- Material provided
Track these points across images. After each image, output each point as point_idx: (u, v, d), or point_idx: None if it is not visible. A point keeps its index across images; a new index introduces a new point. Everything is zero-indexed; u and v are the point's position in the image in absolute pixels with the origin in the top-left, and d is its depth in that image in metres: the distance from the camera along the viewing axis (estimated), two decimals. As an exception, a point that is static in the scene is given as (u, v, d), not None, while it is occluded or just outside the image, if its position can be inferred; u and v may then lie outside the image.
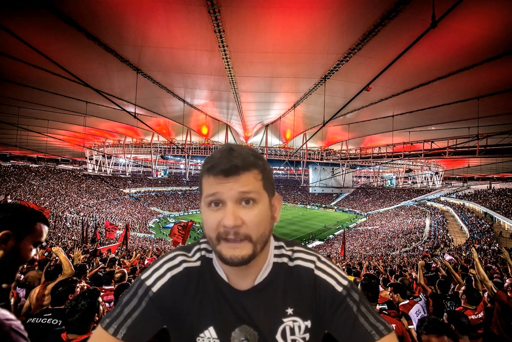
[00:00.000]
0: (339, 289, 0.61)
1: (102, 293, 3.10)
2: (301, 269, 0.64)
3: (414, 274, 5.64)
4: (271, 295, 0.62)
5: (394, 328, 2.06)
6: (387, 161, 20.26)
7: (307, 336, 0.61)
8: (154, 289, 0.60)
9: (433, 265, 7.31)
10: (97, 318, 1.64)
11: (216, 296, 0.62)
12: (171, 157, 46.75)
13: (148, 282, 0.61)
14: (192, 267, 0.64)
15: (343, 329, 0.59)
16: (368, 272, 5.45)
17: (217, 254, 0.55)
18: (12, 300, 2.05)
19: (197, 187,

- The problem
Starting from the line with "12: (171, 157, 46.75)", write out every remaining line of the data above exactly, the final line included, and nothing before it.

- Task solution
12: (171, 157, 46.75)
13: (148, 282, 0.61)
14: (192, 267, 0.64)
15: (343, 329, 0.59)
16: (368, 272, 5.45)
17: (217, 254, 0.55)
18: (12, 300, 2.05)
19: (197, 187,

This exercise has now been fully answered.